Deve-se por isso cuidar de que há sempre uma relação de forças e tensões que podem bloquear a diferença, como já visto no primeiro capítulo, e que também concerne ao problema do poder, que interessa ao presente trabalho, que impede que se erija outra imagem do pensamento. Daí importa a advertência144

:

(...) o que diz Foucault é verdade, que toda formação de poder tem necessidade de um saber, do qual, no entanto, não depende, mas que, ele próprio, não teria eficácia sem ela. Ora, esse saber utilizável pode ter duas figuras: ou uma forma oficiosa, tal como se instala nos “poros”, para fechar determinado buraco na ordem estabelecida; ou então uma forma oficial, quando ele constitui por si mesmo uma ordem simbólica que dá aos poderes estabelecidos uma axiomática generalizada. Por exemplo, os historiadores da antiguidade mostram a complementaridade cidade grega geometria euclidiana. Não que os geômetras tenham poder, mas porque a geometria euclidiana constitui o saber, ou a máquina abstrata, da qual a cidade precisa para sua organização de poder, de espaço e de tempo. Não há Estado que não tenha necessidade de uma imagem do pensamento que lhe servirá de axiomática ou de máquina abstrata, e à qual ele dá, em compensação, a força para funcionar: daí a insuficiência do conceito de ideologia, que não dá conta dessa relação.
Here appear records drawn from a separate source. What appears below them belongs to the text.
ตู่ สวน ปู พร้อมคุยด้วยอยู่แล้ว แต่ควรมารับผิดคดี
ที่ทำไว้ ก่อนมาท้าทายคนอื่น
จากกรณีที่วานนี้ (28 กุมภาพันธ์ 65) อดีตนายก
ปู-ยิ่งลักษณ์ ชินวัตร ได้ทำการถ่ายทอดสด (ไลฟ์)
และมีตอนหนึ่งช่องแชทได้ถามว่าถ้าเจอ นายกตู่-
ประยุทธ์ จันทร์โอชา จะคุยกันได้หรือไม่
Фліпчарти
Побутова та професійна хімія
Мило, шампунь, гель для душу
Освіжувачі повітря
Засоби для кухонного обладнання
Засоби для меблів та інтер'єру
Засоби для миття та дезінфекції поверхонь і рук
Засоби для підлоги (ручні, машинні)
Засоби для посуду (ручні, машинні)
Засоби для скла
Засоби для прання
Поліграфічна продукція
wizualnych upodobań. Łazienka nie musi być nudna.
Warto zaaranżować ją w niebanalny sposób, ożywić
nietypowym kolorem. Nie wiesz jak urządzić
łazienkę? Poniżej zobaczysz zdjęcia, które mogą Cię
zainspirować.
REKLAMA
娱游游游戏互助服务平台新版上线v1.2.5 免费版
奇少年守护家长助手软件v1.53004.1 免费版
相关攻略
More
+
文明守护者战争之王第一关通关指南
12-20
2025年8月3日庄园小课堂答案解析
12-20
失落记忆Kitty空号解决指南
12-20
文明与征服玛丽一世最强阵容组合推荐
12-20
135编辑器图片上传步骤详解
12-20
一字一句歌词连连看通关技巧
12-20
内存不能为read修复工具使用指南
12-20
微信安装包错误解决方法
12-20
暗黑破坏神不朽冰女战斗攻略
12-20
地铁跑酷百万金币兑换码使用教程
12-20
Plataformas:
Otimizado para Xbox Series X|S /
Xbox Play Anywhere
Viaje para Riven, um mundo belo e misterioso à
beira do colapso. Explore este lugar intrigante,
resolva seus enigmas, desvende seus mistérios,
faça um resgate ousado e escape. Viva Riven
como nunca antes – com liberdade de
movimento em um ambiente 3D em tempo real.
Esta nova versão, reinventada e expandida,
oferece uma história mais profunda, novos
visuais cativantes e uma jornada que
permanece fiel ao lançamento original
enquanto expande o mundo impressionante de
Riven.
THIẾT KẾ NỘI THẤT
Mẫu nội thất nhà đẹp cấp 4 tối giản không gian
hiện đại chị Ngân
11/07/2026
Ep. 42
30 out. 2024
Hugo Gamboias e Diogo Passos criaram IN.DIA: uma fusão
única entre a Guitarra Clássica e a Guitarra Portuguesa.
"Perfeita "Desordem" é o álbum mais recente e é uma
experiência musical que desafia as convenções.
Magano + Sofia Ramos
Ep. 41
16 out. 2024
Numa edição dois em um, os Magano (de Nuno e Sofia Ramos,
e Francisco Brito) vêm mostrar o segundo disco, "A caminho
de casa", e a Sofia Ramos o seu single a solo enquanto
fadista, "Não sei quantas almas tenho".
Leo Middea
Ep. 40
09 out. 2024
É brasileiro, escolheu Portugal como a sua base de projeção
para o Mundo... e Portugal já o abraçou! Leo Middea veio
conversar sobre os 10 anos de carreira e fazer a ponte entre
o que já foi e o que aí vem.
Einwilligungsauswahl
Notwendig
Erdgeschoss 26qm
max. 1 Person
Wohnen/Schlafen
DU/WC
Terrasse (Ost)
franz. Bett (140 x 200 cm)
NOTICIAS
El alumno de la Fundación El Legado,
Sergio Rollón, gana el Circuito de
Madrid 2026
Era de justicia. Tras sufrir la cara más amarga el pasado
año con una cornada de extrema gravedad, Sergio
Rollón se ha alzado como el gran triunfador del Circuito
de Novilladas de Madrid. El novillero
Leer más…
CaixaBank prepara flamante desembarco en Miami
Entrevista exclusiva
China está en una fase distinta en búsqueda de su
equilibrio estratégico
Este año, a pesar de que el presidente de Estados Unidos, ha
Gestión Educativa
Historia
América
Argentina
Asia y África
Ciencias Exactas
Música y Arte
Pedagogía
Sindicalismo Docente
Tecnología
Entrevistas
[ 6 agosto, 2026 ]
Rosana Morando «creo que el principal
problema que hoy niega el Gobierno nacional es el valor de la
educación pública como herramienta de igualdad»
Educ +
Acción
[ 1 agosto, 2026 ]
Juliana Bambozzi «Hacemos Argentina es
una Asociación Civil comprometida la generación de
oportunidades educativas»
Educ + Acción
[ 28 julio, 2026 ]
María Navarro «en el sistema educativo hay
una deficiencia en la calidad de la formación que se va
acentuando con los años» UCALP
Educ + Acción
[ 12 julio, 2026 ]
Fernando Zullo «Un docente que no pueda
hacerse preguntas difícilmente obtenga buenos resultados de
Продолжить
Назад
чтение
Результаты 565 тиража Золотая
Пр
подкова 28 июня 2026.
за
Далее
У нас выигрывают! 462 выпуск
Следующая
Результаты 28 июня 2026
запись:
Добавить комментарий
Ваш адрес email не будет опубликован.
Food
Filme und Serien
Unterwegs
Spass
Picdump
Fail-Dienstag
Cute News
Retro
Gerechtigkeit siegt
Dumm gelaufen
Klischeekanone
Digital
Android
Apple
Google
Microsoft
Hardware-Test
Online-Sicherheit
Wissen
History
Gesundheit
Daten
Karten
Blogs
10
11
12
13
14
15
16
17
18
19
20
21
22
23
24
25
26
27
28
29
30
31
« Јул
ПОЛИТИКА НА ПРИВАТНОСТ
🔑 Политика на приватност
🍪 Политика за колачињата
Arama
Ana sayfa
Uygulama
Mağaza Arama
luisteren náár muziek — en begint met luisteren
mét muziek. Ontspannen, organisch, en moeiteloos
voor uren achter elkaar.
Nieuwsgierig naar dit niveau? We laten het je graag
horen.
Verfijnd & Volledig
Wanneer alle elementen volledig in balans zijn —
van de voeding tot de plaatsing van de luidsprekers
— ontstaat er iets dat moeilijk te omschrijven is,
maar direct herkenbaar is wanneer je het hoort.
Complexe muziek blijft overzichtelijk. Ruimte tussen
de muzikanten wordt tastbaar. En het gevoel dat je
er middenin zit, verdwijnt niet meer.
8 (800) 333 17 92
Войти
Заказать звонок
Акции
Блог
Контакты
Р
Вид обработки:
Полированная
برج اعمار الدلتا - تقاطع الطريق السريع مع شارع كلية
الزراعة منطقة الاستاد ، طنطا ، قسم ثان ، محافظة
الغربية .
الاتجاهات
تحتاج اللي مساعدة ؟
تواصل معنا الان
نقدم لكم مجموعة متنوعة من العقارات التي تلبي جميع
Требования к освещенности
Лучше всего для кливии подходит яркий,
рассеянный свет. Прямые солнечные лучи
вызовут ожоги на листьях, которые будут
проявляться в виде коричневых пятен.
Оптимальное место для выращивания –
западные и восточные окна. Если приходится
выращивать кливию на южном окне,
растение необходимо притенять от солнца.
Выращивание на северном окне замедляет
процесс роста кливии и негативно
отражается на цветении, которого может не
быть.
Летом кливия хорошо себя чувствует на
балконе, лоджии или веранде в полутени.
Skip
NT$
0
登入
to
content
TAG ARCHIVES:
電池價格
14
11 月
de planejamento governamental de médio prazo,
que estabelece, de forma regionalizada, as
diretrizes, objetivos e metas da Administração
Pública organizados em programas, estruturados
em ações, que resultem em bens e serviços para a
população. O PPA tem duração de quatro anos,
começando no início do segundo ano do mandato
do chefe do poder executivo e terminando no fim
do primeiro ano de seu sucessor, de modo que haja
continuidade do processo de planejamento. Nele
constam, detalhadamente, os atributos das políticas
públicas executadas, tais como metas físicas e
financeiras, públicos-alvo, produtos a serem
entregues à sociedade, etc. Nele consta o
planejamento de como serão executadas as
Foi o papel deplorável da filosofia clássica, tal como o vimos, o de fornecer a aparelhos de poder, Igreja ou Estado, o saber que lhes convinha.

Não só este perigo está sempre presente, mas a filosofia também não se desvincula das outras formas de conhecimento, como as ciências e as artes, e pode a partir de si mesma elevar a potência de uma vida a novos patamares, desde que se esteja atento para quais os problemas que devem ser postos a fim de se criar conceitos e construir o plano de imanência que forcem o Pensamento ao sobrevoo destes encontros e acontecimentos. É somente a partir da colocação do problema que se poderão buscar as soluções que podem desbloquear a imagem do pensamento à imanência da diferença naquilo que difere.